• About this exercise
The data below has to be returned exactly, down to the last character.

• Data extract
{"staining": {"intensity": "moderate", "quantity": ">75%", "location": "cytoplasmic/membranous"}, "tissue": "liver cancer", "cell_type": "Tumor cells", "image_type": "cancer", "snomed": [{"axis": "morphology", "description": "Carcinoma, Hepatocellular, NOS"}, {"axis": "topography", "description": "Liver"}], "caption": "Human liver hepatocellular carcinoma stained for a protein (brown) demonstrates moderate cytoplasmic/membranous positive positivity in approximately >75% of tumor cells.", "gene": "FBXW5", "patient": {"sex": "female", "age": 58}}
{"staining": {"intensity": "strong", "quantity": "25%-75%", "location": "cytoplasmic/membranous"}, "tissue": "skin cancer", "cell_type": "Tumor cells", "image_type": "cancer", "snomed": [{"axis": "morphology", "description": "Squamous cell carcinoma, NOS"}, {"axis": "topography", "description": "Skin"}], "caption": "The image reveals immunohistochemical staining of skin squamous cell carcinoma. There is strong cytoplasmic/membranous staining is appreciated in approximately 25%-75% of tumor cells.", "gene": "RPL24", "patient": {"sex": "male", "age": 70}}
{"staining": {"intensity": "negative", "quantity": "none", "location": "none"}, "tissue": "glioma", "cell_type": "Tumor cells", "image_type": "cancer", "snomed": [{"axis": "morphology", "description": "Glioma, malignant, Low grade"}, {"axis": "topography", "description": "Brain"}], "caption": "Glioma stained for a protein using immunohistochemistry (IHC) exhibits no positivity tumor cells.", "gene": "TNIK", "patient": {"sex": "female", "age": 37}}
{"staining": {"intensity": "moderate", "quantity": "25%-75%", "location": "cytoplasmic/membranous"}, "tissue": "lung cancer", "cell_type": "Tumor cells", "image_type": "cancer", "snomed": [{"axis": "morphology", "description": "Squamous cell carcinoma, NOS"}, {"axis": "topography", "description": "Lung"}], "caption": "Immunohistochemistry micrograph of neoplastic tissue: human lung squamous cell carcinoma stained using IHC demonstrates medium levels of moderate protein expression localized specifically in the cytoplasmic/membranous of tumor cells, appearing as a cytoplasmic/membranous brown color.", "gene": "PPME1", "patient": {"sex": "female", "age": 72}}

• Answer section
{"staining": {"intensity": "moderate", "quantity": ">75%", "location": "cytoplasmic/membranous"}, "tissue": "liver cancer", "cell_type": "Tumor cells", "image_type": "cancer", "snomed": [{"axis": "morphology", "description": "Carcinoma, Hepatocellular, NOS"}, {"axis": "topography", "description": "Liver"}], "caption": "Human liver hepatocellular carcinoma stained for a protein (brown) demonstrates moderate cytoplasmic/membranous positive positivity in approximately >75% of tumor cells.", "gene": "FBXW5", "patient": {"sex": "female", "age": 58}}
{"staining": {"intensity": "strong", "quantity": "25%-75%", "location": "cytoplasmic/membranous"}, "tissue": "skin cancer", "cell_type": "Tumor cells", "image_type": "cancer", "snomed": [{"axis": "morphology", "description": "Squamous cell carcinoma, NOS"}, {"axis": "topography", "description": "Skin"}], "caption": "The image reveals immunohistochemical staining of skin squamous cell carcinoma. There is strong cytoplasmic/membranous staining is appreciated in approximately 25%-75% of tumor cells.", "gene": "RPL24", "patient": {"sex": "male", "age": 70}}
{"staining": {"intensity": "negative", "quantity": "none", "location": "none"}, "tissue": "glioma", "cell_type": "Tumor cells", "image_type": "cancer", "snomed": [{"axis": "morphology", "description": "Glioma, malignant, Low grade"}, {"axis": "topography", "description": "Brain"}], "caption": "Glioma stained for a protein using immunohistochemistry (IHC) exhibits no positivity tumor cells.", "gene": "TNIK", "patient": {"sex": "female", "age": 37}}
{"staining": {"intensity": "moderate", "quantity": "25%-75%", "location": "cytoplasmic/membranous"}, "tissue": "lung cancer", "cell_type": "Tumor cells", "image_type": "cancer", "snomed": [{"axis": "morphology", "description": "Squamous cell carcinoma, NOS"}, {"axis": "topography", "description": "Lung"}], "caption": "Immunohistochemistry micrograph of neoplastic tissue: human lung squamous cell carcinoma stained using IHC demonstrates medium levels of moderate protein expression localized specifically in the cytoplasmic/membranous of tumor cells, appearing as a cytoplasmic/membranous brown color.", "gene": "PPME1", "patient": {"sex": "female", "age": 72}}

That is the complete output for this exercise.